WHAT TO PRODUCE →
Report back every line from the entries below in which the word "Расходы" occurs.

Stored data entries
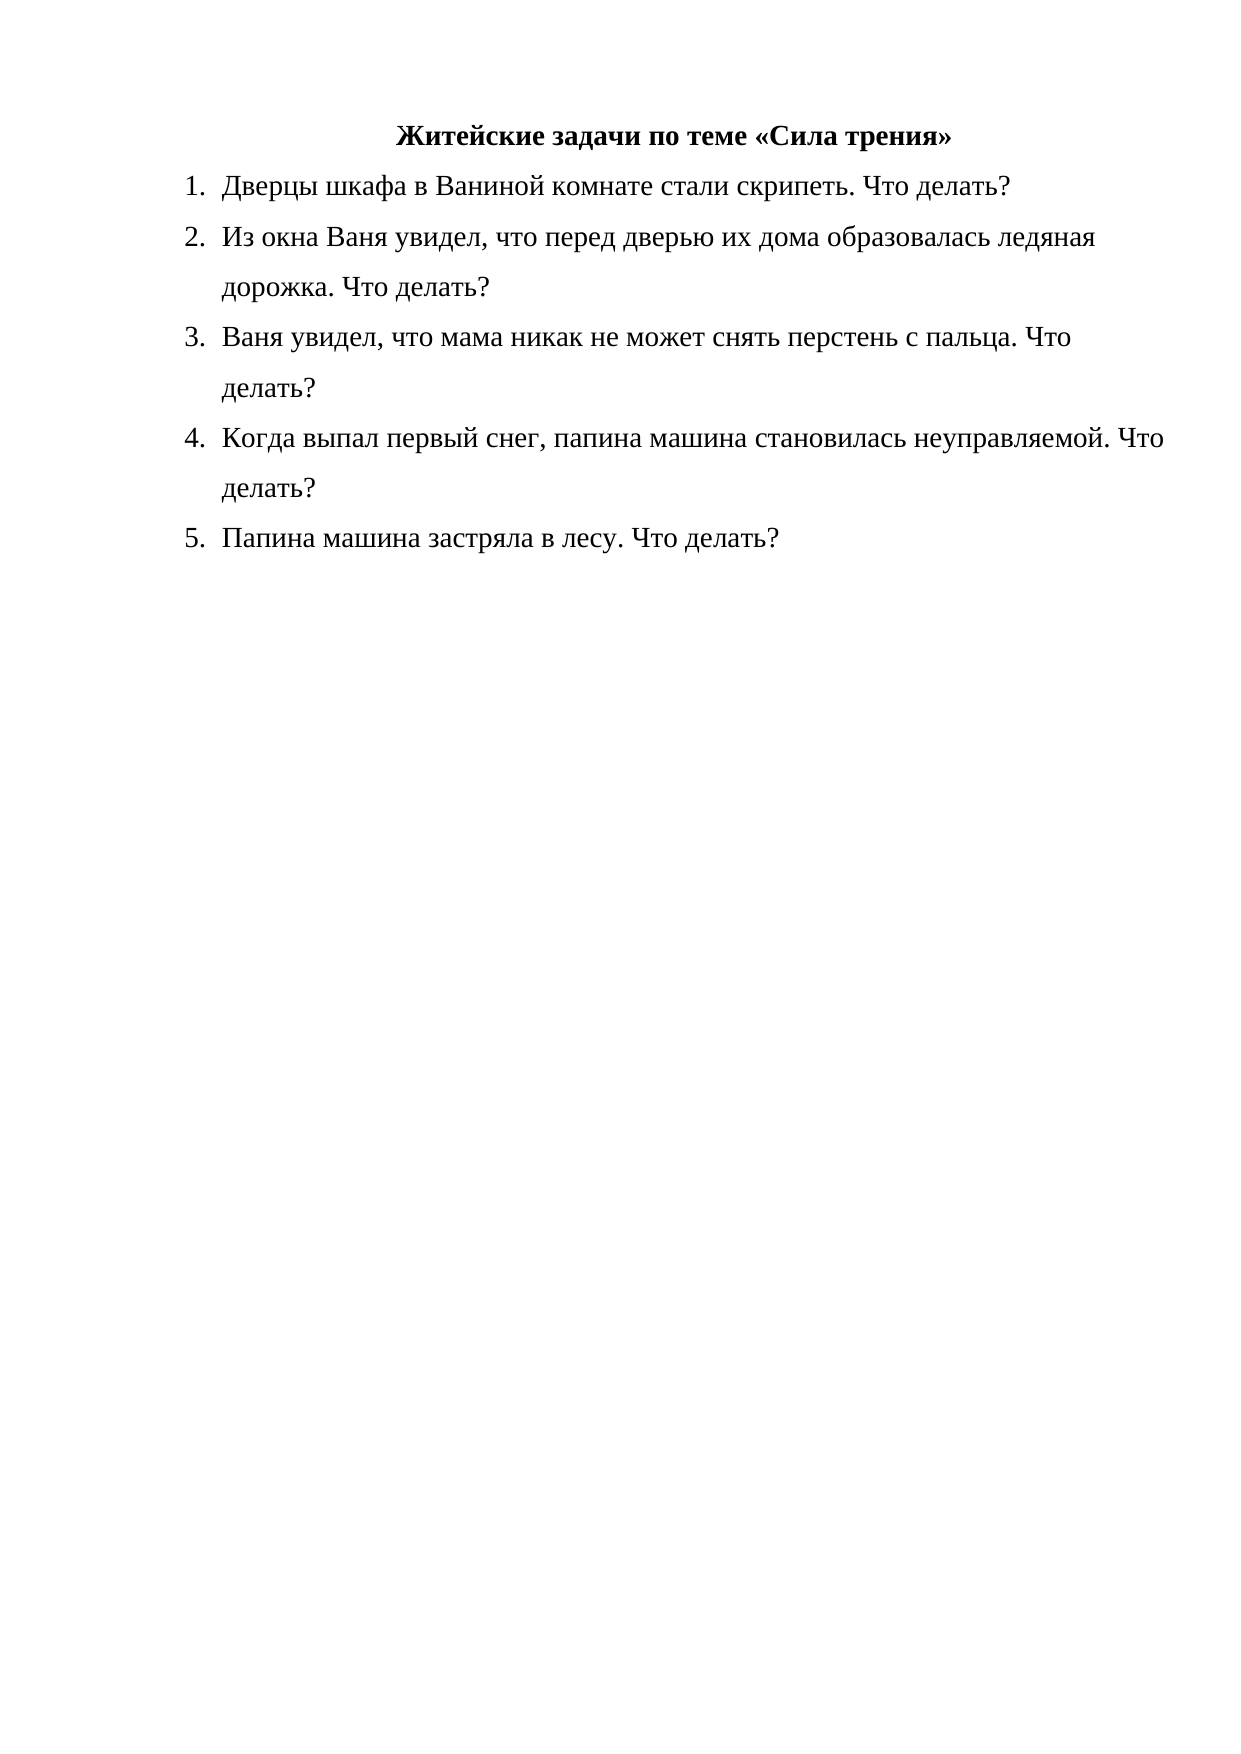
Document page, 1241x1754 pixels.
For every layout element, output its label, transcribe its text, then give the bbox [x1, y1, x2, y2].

list Дверцы шкафа в Ваниной комнате стали скрипеть. Что делать? [184, 168, 1171, 202]
list Когда выпал первый снег, папина машина становилась неуправляемой. Что делать? [184, 420, 1171, 504]
text Житейские задачи по теме «Сила трения» [177, 118, 1171, 152]
list Ваня увидел, что мама никак не может снять перстень с пальца. Что делать? [184, 319, 1171, 403]
list Папина машина застряла в лесу. Что делать? [184, 521, 1171, 554]
list Из окна Ваня увидел, что перед дверью их дома образовалась ледяная дорожка. Что делать? [184, 219, 1171, 303]
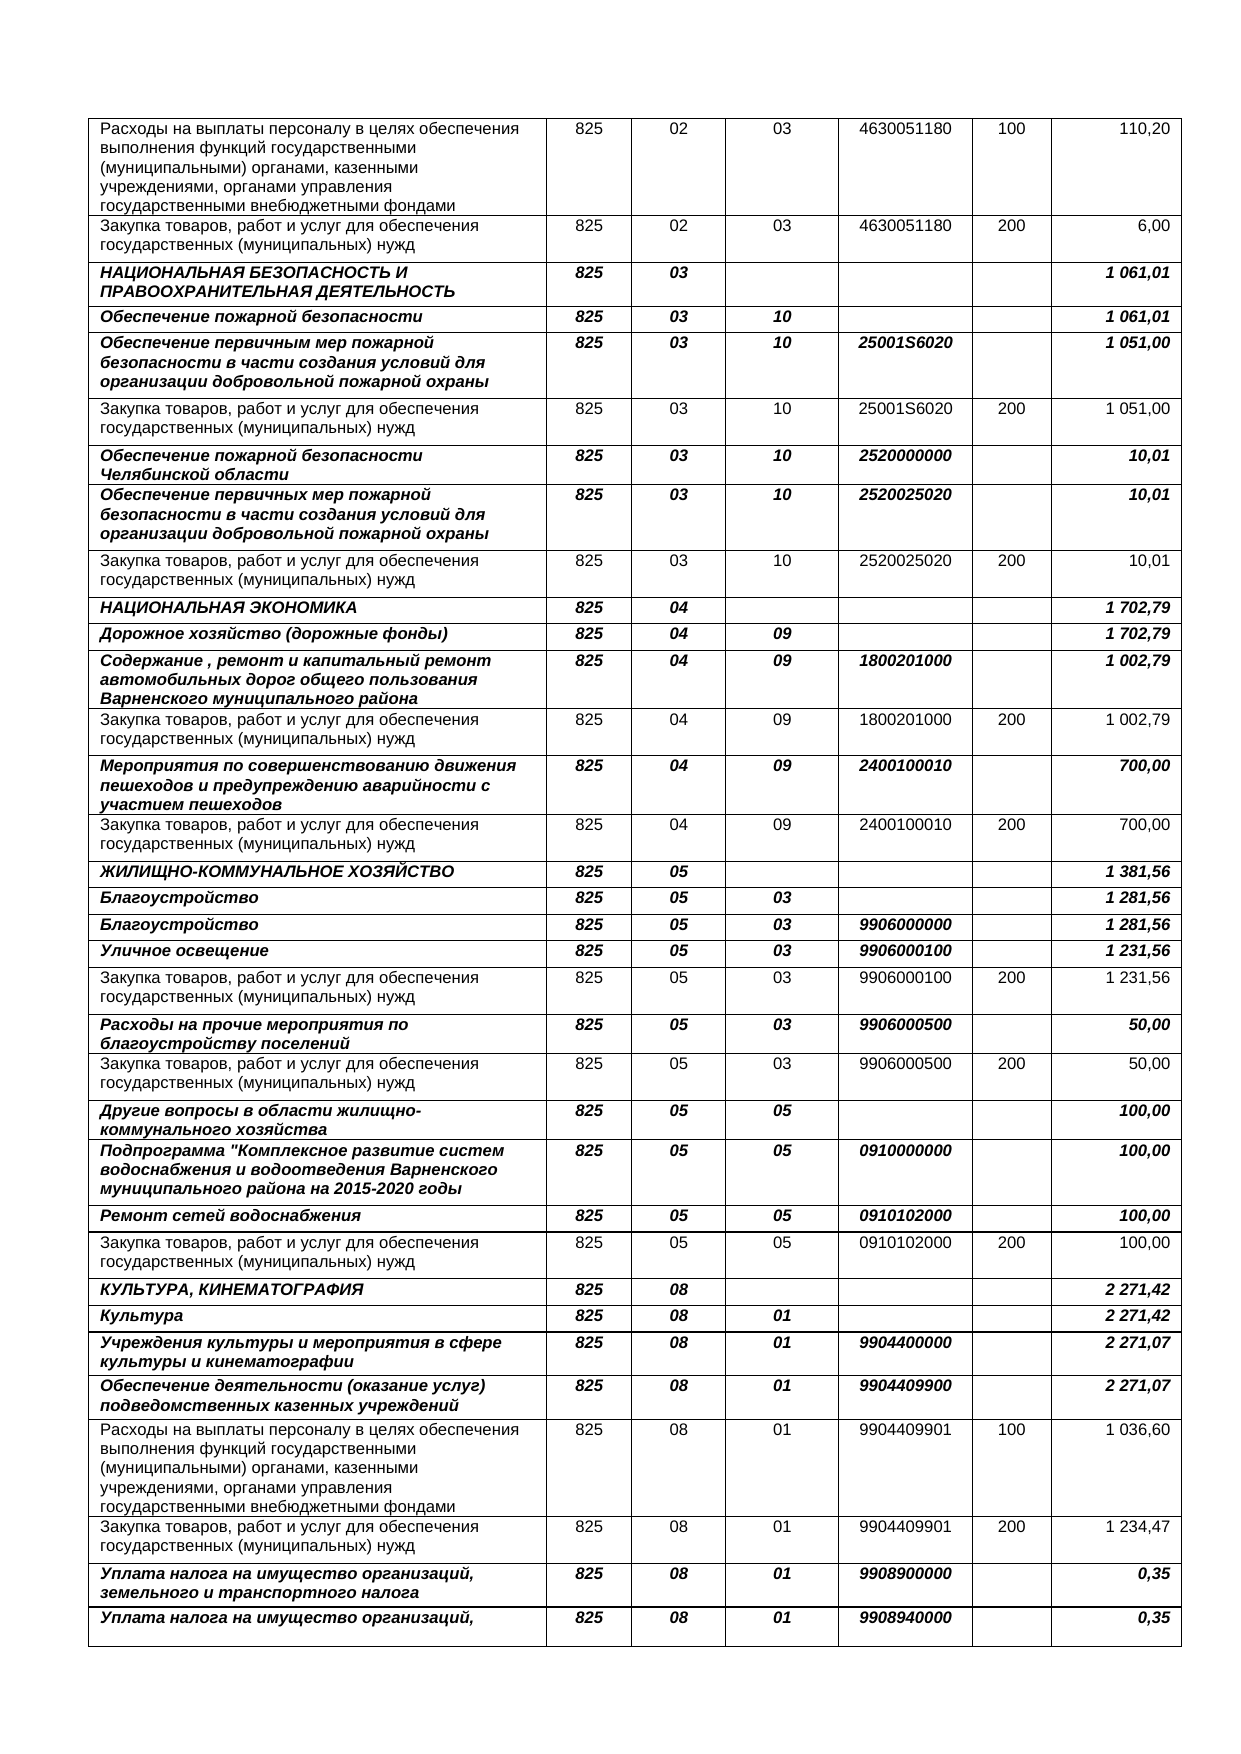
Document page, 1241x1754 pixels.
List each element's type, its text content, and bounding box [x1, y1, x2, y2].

table_cell [973, 446, 1051, 484]
table_cell 1 051,00 [1052, 333, 1181, 398]
table_cell 02 [632, 119, 725, 215]
table_cell [839, 307, 972, 332]
table_cell 05 [726, 1233, 838, 1278]
table_cell 08 [632, 1564, 725, 1606]
table_cell НАЦИОНАЛЬНАЯ ЭКОНОМИКА [89, 598, 546, 623]
table_cell Закупка товаров, работ и услуг для обеспечения государственных (муниципальных) нужд [89, 399, 546, 445]
table_cell 825 [547, 263, 631, 306]
table_cell [973, 1608, 1051, 1646]
table_cell 10 [726, 333, 838, 398]
table_cell 03 [726, 119, 838, 215]
table_cell 825 [547, 941, 631, 967]
table_cell Благоустройство [89, 888, 546, 914]
table_cell 1 051,00 [1052, 399, 1181, 445]
table_cell 825 [547, 1206, 631, 1231]
table_cell 01 [726, 1333, 838, 1375]
table_cell [973, 598, 1051, 623]
table_cell 01 [726, 1376, 838, 1419]
table_cell 200 [973, 399, 1051, 445]
table_cell 05 [632, 862, 725, 887]
table_cell 2 271,42 [1052, 1306, 1181, 1331]
table_cell 825 [547, 915, 631, 940]
table_cell 825 [547, 651, 631, 708]
table_cell [973, 263, 1051, 306]
table_cell 9906000100 [839, 941, 972, 967]
table_cell [973, 1564, 1051, 1606]
table_cell 0910102000 [839, 1233, 972, 1278]
table_cell Обеспечение пожарной безопасности [89, 307, 546, 332]
table_cell [973, 307, 1051, 332]
table_cell 05 [632, 968, 725, 1014]
table_cell 825 [547, 1564, 631, 1606]
table_cell 01 [726, 1608, 838, 1646]
table_cell [726, 263, 838, 306]
table_cell [973, 624, 1051, 650]
table_cell 25001S6020 [839, 399, 972, 445]
table_cell 825 [547, 216, 631, 262]
table_cell [973, 888, 1051, 914]
table_cell 2520025020 [839, 551, 972, 597]
table_cell 05 [632, 888, 725, 914]
table_cell 03 [726, 915, 838, 940]
table_cell [839, 1101, 972, 1139]
table_cell 05 [632, 915, 725, 940]
table_cell 1800201000 [839, 709, 972, 755]
table_cell 4630051180 [839, 119, 972, 215]
table_cell 10 [726, 446, 838, 484]
table_cell 1 281,56 [1052, 888, 1181, 914]
table_cell Обеспечение первичным мер пожарной безопасности в части создания условий для организации добровольной пожарной охраны [89, 333, 546, 398]
table_cell 09 [726, 815, 838, 861]
table_cell 03 [726, 941, 838, 967]
table_cell 03 [632, 307, 725, 332]
table_cell 9906000000 [839, 915, 972, 940]
table_cell 08 [632, 1333, 725, 1375]
table_cell Обеспечение деятельности (оказание услуг) подведомственных казенных учреждений [89, 1376, 546, 1419]
table_cell 09 [726, 624, 838, 650]
table_cell 825 [547, 1420, 631, 1516]
table_cell 825 [547, 1279, 631, 1305]
table_cell Обеспечение пожарной безопасности Челябинской области [89, 446, 546, 484]
table_cell Ремонт сетей водоснабжения [89, 1206, 546, 1231]
table_cell 1800201000 [839, 651, 972, 708]
table_cell 05 [632, 1140, 725, 1205]
table_cell 04 [632, 651, 725, 708]
table_cell 110,20 [1052, 119, 1181, 215]
table_cell 2 271,07 [1052, 1376, 1181, 1419]
table_cell [973, 1206, 1051, 1231]
table_cell Благоустройство [89, 915, 546, 940]
table_cell 700,00 [1052, 815, 1181, 861]
table_cell 50,00 [1052, 1015, 1181, 1053]
table_cell 825 [547, 1233, 631, 1278]
table_cell 100,00 [1052, 1140, 1181, 1205]
table_cell 08 [632, 1420, 725, 1516]
table_cell 825 [547, 1015, 631, 1053]
table_cell [973, 1279, 1051, 1305]
table_cell 200 [973, 551, 1051, 597]
table_cell Закупка товаров, работ и услуг для обеспечения государственных (муниципальных) нужд [89, 1233, 546, 1278]
table_cell 10,01 [1052, 485, 1181, 550]
table_cell 08 [632, 1306, 725, 1331]
table_cell [973, 862, 1051, 887]
table_cell 825 [547, 756, 631, 814]
table_cell [839, 624, 972, 650]
table_cell 9908900000 [839, 1564, 972, 1606]
table_cell 0910000000 [839, 1140, 972, 1205]
table_cell 10 [726, 485, 838, 550]
table_cell 1 002,79 [1052, 709, 1181, 755]
table_cell 100,00 [1052, 1233, 1181, 1278]
table_cell Расходы на выплаты персоналу в целях обеспечения выполнения функций государственными (муниципальными) органами, казенными учреждениями, органами управления государственными внебюджетными фондами [89, 1420, 546, 1516]
table_cell 10 [726, 551, 838, 597]
table_cell 08 [632, 1376, 725, 1419]
table_cell Закупка товаров, работ и услуг для обеспечения государственных (муниципальных) нужд [89, 815, 546, 861]
table_cell 825 [547, 888, 631, 914]
table_cell 08 [632, 1608, 725, 1646]
table_cell 9904409901 [839, 1420, 972, 1516]
table_cell 9906000500 [839, 1054, 972, 1100]
table_cell 03 [726, 1054, 838, 1100]
table_cell 825 [547, 119, 631, 215]
table_cell 1 061,01 [1052, 307, 1181, 332]
table_cell 2 271,42 [1052, 1279, 1181, 1305]
table_cell 0,35 [1052, 1608, 1181, 1646]
table_cell 04 [632, 624, 725, 650]
table_cell 25001S6020 [839, 333, 972, 398]
table_cell Закупка товаров, работ и услуг для обеспечения государственных (муниципальных) нужд [89, 968, 546, 1014]
table_cell 2 271,07 [1052, 1333, 1181, 1375]
table_cell 825 [547, 333, 631, 398]
table_cell Уличное освещение [89, 941, 546, 967]
table_cell 700,00 [1052, 756, 1181, 814]
table_cell 05 [632, 1015, 725, 1053]
table_cell 825 [547, 1376, 631, 1419]
table_cell 08 [632, 1279, 725, 1305]
table_cell 05 [632, 1206, 725, 1231]
table_cell 9906000500 [839, 1015, 972, 1053]
table_cell 04 [632, 598, 725, 623]
table_cell 10 [726, 307, 838, 332]
table_cell Уплата налога на имущество организаций, земельного и транспортного налога [89, 1564, 546, 1606]
table_cell 200 [973, 1517, 1051, 1563]
table_cell 9904409901 [839, 1517, 972, 1563]
table_cell [973, 1376, 1051, 1419]
table_cell 2400100010 [839, 815, 972, 861]
table_cell 200 [973, 968, 1051, 1014]
table_cell [839, 263, 972, 306]
table_cell Подпрограмма "Комплексное развитие систем водоснабжения и водоотведения Варненского муниципального района на 2015-2020 годы [89, 1140, 546, 1205]
table_cell 09 [726, 756, 838, 814]
table_cell [973, 756, 1051, 814]
table_cell 03 [632, 263, 725, 306]
table_cell Учреждения культуры и мероприятия в сфере культуры и кинематографии [89, 1333, 546, 1375]
table_cell 825 [547, 1306, 631, 1331]
table_cell 10,01 [1052, 551, 1181, 597]
table_cell Закупка товаров, работ и услуг для обеспечения государственных (муниципальных) нужд [89, 709, 546, 755]
table_cell 825 [547, 968, 631, 1014]
table_cell 04 [632, 756, 725, 814]
table_cell 09 [726, 709, 838, 755]
table_cell 01 [726, 1517, 838, 1563]
table_cell [973, 1015, 1051, 1053]
table_cell 200 [973, 709, 1051, 755]
table_cell 825 [547, 307, 631, 332]
table_cell 03 [632, 485, 725, 550]
table_cell 825 [547, 1054, 631, 1100]
table_cell 1 231,56 [1052, 941, 1181, 967]
table_cell 10,01 [1052, 446, 1181, 484]
table_cell 2520025020 [839, 485, 972, 550]
table_cell 1 702,79 [1052, 624, 1181, 650]
table_cell 03 [726, 888, 838, 914]
table_cell [839, 1279, 972, 1305]
table_cell 1 061,01 [1052, 263, 1181, 306]
table_cell 03 [726, 216, 838, 262]
table_cell 825 [547, 815, 631, 861]
table_cell 9906000100 [839, 968, 972, 1014]
table_cell 10 [726, 399, 838, 445]
table_cell 04 [632, 709, 725, 755]
table_cell 1 231,56 [1052, 968, 1181, 1014]
table_cell 825 [547, 1101, 631, 1139]
table_cell Закупка товаров, работ и услуг для обеспечения государственных (муниципальных) нужд [89, 216, 546, 262]
table_cell 2400100010 [839, 756, 972, 814]
table_cell 02 [632, 216, 725, 262]
table_cell 825 [547, 1517, 631, 1563]
table_cell 200 [973, 815, 1051, 861]
table_cell 825 [547, 862, 631, 887]
table_cell 04 [632, 815, 725, 861]
table_cell 825 [547, 551, 631, 597]
table_cell 825 [547, 485, 631, 550]
table_cell 03 [632, 399, 725, 445]
table_cell 825 [547, 624, 631, 650]
table_cell 03 [632, 333, 725, 398]
table_cell [973, 651, 1051, 708]
table_cell Обеспечение первичных мер пожарной безопасности в части создания условий для организации добровольной пожарной охраны [89, 485, 546, 550]
table_cell 825 [547, 446, 631, 484]
table_cell [726, 598, 838, 623]
table_cell [726, 1279, 838, 1305]
table_cell Расходы на прочие мероприятия по благоустройству поселений [89, 1015, 546, 1053]
table_cell 1 281,56 [1052, 915, 1181, 940]
table_cell 0910102000 [839, 1206, 972, 1231]
table_cell КУЛЬТУРА, КИНЕМАТОГРАФИЯ [89, 1279, 546, 1305]
table_cell 825 [547, 1140, 631, 1205]
table_cell 100 [973, 119, 1051, 215]
table_cell [973, 915, 1051, 940]
table_cell 200 [973, 1054, 1051, 1100]
table_cell 1 702,79 [1052, 598, 1181, 623]
table_cell 4630051180 [839, 216, 972, 262]
table_cell Мероприятия по совершенствованию движения пешеходов и предупреждению аварийности с участием пешеходов [89, 756, 546, 814]
table_cell 05 [726, 1206, 838, 1231]
table_cell Закупка товаров, работ и услуг для обеспечения государственных (муниципальных) нужд [89, 1054, 546, 1100]
table_cell 50,00 [1052, 1054, 1181, 1100]
table_cell 03 [632, 446, 725, 484]
table_cell 1 234,47 [1052, 1517, 1181, 1563]
table_cell 01 [726, 1420, 838, 1516]
table_cell [973, 1140, 1051, 1205]
table_cell [726, 862, 838, 887]
table_cell 2520000000 [839, 446, 972, 484]
table_cell 03 [726, 1015, 838, 1053]
table_cell 100 [973, 1420, 1051, 1516]
table_cell [973, 333, 1051, 398]
table_cell Закупка товаров, работ и услуг для обеспечения государственных (муниципальных) нужд [89, 551, 546, 597]
table_cell 03 [632, 551, 725, 597]
table_cell 01 [726, 1564, 838, 1606]
table_cell [839, 598, 972, 623]
table_cell 100,00 [1052, 1101, 1181, 1139]
table_cell 09 [726, 651, 838, 708]
table_cell [839, 862, 972, 887]
table_cell 05 [726, 1140, 838, 1205]
table_cell 825 [547, 1333, 631, 1375]
table_cell 825 [547, 598, 631, 623]
table_cell 200 [973, 216, 1051, 262]
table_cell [89, 1608, 546, 1646]
table_cell 100,00 [1052, 1206, 1181, 1231]
table_cell 9904409900 [839, 1376, 972, 1419]
table_cell Дорожное хозяйство (дорожные фонды) [89, 624, 546, 650]
table_cell Расходы на выплаты персоналу в целях обеспечения выполнения функций государственными (муниципальными) органами, казенными учреждениями, органами управления государственными внебюджетными фондами [89, 119, 546, 215]
table_cell 05 [632, 1233, 725, 1278]
table_cell Содержание , ремонт и капитальный ремонт автомобильных дорог общего пользования Варненского муниципального района [89, 651, 546, 708]
table_cell 05 [632, 1101, 725, 1139]
table_cell [973, 1101, 1051, 1139]
table_cell 05 [632, 941, 725, 967]
table_cell 05 [632, 1054, 725, 1100]
table_cell [839, 1306, 972, 1331]
table_cell [973, 941, 1051, 967]
table_cell 9908940000 [839, 1608, 972, 1646]
table_cell 1 002,79 [1052, 651, 1181, 708]
table_cell 03 [726, 968, 838, 1014]
table_cell 825 [547, 1608, 631, 1646]
table_cell Культура [89, 1306, 546, 1331]
table_cell 825 [547, 399, 631, 445]
table_cell 1 381,56 [1052, 862, 1181, 887]
table_cell НАЦИОНАЛЬНАЯ БЕЗОПАСНОСТЬ И ПРАВООХРАНИТЕЛЬНАЯ ДЕЯТЕЛЬНОСТЬ [89, 263, 546, 306]
table_cell Закупка товаров, работ и услуг для обеспечения государственных (муниципальных) нужд [89, 1517, 546, 1563]
table_cell [973, 1333, 1051, 1375]
table_cell [973, 485, 1051, 550]
table_cell Другие вопросы в области жилищно-коммунального хозяйства [89, 1101, 546, 1139]
table_cell 01 [726, 1306, 838, 1331]
table_cell ЖИЛИЩНО-КОММУНАЛЬНОЕ ХОЗЯЙСТВО [89, 862, 546, 887]
table_cell [973, 1306, 1051, 1331]
table_cell 05 [726, 1101, 838, 1139]
table_cell [839, 888, 972, 914]
table_cell 825 [547, 709, 631, 755]
table_cell 08 [632, 1517, 725, 1563]
table_cell 1 036,60 [1052, 1420, 1181, 1516]
table_cell 6,00 [1052, 216, 1181, 262]
table_cell 9904400000 [839, 1333, 972, 1375]
table_cell 0,35 [1052, 1564, 1181, 1606]
table_cell 200 [973, 1233, 1051, 1278]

TASK SOLUTION →
table_cell Расходы на выплаты персоналу в целях обеспечения выполнения функций государственными (муниципальными) органами, казенными учреждениями, органами управления государственными внебюджетными фондами [89, 1420, 546, 1516]
table_cell Расходы на прочие мероприятия по благоустройству поселений [89, 1015, 546, 1053]
table_cell Расходы на выплаты персоналу в целях обеспечения выполнения функций государственными (муниципальными) органами, казенными учреждениями, органами управления государственными внебюджетными фондами [89, 119, 546, 215]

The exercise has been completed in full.